Les étudiant-es découvrent ainsi que la chimie organique n’est pas qu’une suite de recettes toutes faites, mais un jeu de construction créatif, dans lequel on assemble et replie des molécules, comme on le ferait avec le papier d’origami pour fabriquer des objets étonnants. «C’est exactement l’esprit de cette réforme qui va vers plus de réflexion ludique», souligne Michel Rickhaus.

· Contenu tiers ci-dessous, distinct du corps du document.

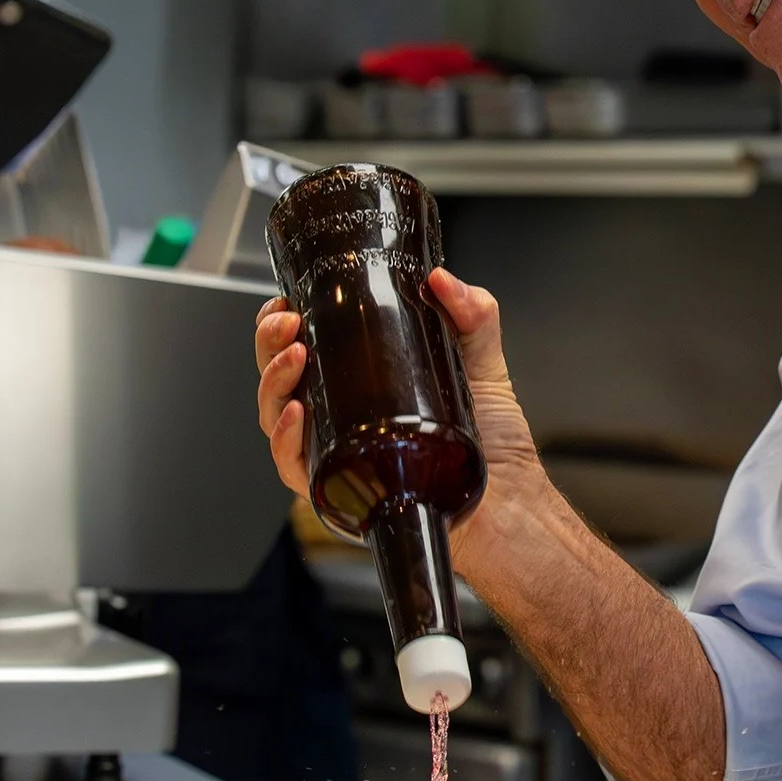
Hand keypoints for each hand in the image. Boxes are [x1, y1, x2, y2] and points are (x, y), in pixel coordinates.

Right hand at [252, 271, 546, 544]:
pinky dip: (284, 440)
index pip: (302, 350)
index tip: (287, 303)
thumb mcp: (480, 362)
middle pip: (278, 381)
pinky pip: (294, 468)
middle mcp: (341, 421)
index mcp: (359, 386)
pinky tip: (294, 414)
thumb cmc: (493, 443)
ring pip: (276, 420)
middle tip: (287, 324)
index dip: (282, 327)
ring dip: (272, 384)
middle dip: (270, 346)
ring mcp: (338, 456)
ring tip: (295, 357)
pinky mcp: (343, 493)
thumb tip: (441, 278)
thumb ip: (472, 313)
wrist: (511, 502)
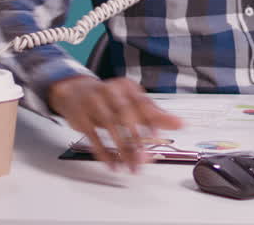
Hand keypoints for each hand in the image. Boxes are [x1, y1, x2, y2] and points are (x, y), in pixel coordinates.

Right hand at [47, 75, 182, 172]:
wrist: (74, 90)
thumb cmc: (109, 98)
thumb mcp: (131, 101)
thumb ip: (154, 114)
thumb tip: (180, 123)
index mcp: (127, 87)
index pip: (142, 103)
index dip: (152, 122)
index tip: (159, 139)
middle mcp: (110, 91)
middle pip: (126, 114)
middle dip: (136, 139)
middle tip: (145, 159)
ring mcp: (93, 103)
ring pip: (110, 126)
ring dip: (122, 149)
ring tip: (131, 166)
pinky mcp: (81, 117)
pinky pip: (93, 136)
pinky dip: (104, 153)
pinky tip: (113, 164)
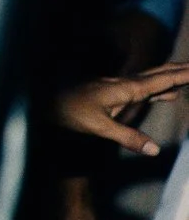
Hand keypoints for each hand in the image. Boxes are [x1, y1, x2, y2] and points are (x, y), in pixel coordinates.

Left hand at [56, 63, 188, 155]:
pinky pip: (145, 89)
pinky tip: (170, 94)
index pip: (162, 80)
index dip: (183, 74)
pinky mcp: (115, 95)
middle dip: (182, 70)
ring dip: (174, 77)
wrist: (45, 101)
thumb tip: (155, 150)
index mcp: (126, 88)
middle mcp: (126, 84)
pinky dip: (162, 89)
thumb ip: (127, 137)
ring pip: (153, 80)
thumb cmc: (69, 111)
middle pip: (160, 74)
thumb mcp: (98, 126)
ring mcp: (120, 88)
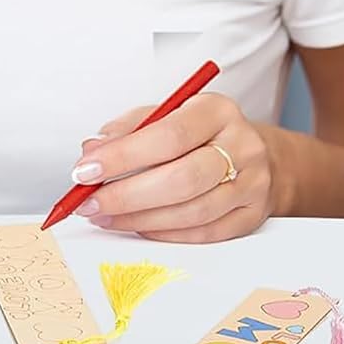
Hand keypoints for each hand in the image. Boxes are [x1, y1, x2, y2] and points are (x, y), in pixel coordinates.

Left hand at [67, 92, 276, 242]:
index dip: (123, 156)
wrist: (257, 155)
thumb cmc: (202, 133)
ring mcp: (252, 183)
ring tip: (107, 216)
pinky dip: (164, 233)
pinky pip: (203, 234)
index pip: (168, 135)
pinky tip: (138, 226)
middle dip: (127, 195)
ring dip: (140, 219)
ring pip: (192, 212)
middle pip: (182, 178)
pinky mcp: (251, 216)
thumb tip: (92, 151)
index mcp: (217, 110)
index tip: (86, 170)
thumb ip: (129, 129)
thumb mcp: (168, 114)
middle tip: (90, 202)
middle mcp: (241, 145)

Gagnant-es sur toute la ligne
Après une première année de mise en œuvre, le bilan est clair: la satisfaction des étudiant-es est au plus haut, leur curiosité s’est accrue et leur passage vers les TP de troisième année ou les stages en laboratoire, où les synthèses sont plus complexes, se fait avec plus d’aisance.
La réforme séduit aussi les assistant-es et les technicien-nes. «La charge temporelle étant importante, nous avons repensé le format, explique Romain Jamagne, postdoctorant impliqué dans la réforme. Plutôt que de mobiliser les assistant-es plusieurs demi-journées sur de longs mois, nous avons condensé les TP en blocs intensifs de deux semaines. Une fois leur session terminée, ils peuvent se consacrer pleinement à leurs projets de recherche.»
Le travail de refonte accompli a même donné lieu à une publication «TP vitrine» dans le Journal of Chemical Education, une des revues scientifiques de référence dans le domaine. Et l’aventure pourrait continuer: «Nous n’excluons pas que les idées des étudiant-es fassent évoluer les protocoles et mènent à de nouvelles publications, conclut Michel Rickhaus. Notre objectif est de les initier à la philosophie de la recherche et d’en souligner toutes les richesses, aussi bien pour leur parcours que pour le nôtre.»